Well, so, that's a bit heavy-handed. That's the definition of heavy handed. For us more literary writers, heavy-handedness is a no-no. It's not tempered, not nuanced. If you want to convey horror, let your readers divine it for themselves; there is no need for such verbal bludgeoning. It indicates a level of authorial rage that goes beyond the boundaries of the story, which makes us wonder, in an unseemly manner, about the author's personal problems.

Or so the conventional writing wisdom goes.

Here's another passage, from "The Last Flight of Dr. Ain," which is a little harder to dismiss from on high:

Under the whine of bulldozers the sea could be heard running its huge paws up and down the keyboard of the land.

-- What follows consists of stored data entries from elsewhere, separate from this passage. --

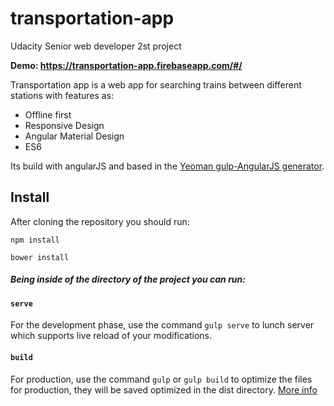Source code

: # transportation-app
Udacity Senior web developer 2st project

**Demo: https://transportation-app.firebaseapp.com/#/**

Transportation app is a web app for searching trains between different stations with features as:
* Offline first
* Responsive Design
* Angular Material Design
* ES6

Its build with angularJS and based in the [Yeoman gulp-AngularJS generator](https://github.com/Swiip/generator-gulp-angular).

## Install

After cloning the repository you should run:

`npm install`

`bower install`


##### Being inside of the directory of the project you can run:


#### `serve`

For the development phase, use the command `gulp serve` to lunch server which supports live reload of your modifications.


#### `build`

For production, use the command `gulp` or `gulp build` to optimize the files for production, they will be saved optimized in the dist directory.
[More info](https://github.com/Swiip/generator-gulp-angular/blob/master/docs/user-guide.md#optimization-process)



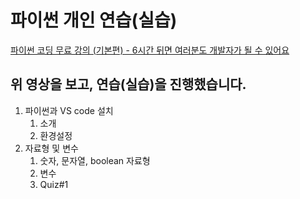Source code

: 파이썬 개인 연습(실습)
=====================

[파이썬 코딩 무료 강의 (기본편) - 6시간 뒤면 여러분도 개발자가 될 수 있어요](https://www.youtube.com/watch?v=kWiCuklohdY&list=WL&index=1)

위 **영상**을 보고, 연습(실습)을 진행했습니다.
------------------------------------------

1. 파이썬과 VS code 설치
    1. 소개
    2. 환경설정
1. 자료형 및 변수
    1. 숫자, 문자열, boolean 자료형
    2. 변수
    3. Quiz#1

OK, workshoppers, have at it. What's wrong with this picture? The sea as a giant beast is all well and fine--but a beast that plays the piano (albeit probably badly)? When we think of paws on a keyboard, we may think of a cat *walking* on a keyboard--not deliberately "running its paws" over it. The image also suggests a side-to-side movement of the paws, whereas the motion of waves hitting the shore is back-and-forth, approaching and receding. In short it's not just a mixed metaphor, but a hash.

And yet it's compelling. The image has stuck with me for weeks. It may make little sense when looked at closely, but it's audacious and vivid. It took guts to create this image. Its sheer power makes my objections look like petty quibbling.

I can't bring myself to fully endorse the "Oh, god, Oh, god" school of writing. But after reading Tiptree, a lot of literary fiction looks, well, bloodless to me. We trade pure energy for decorum and significance, and at times we may give up too much.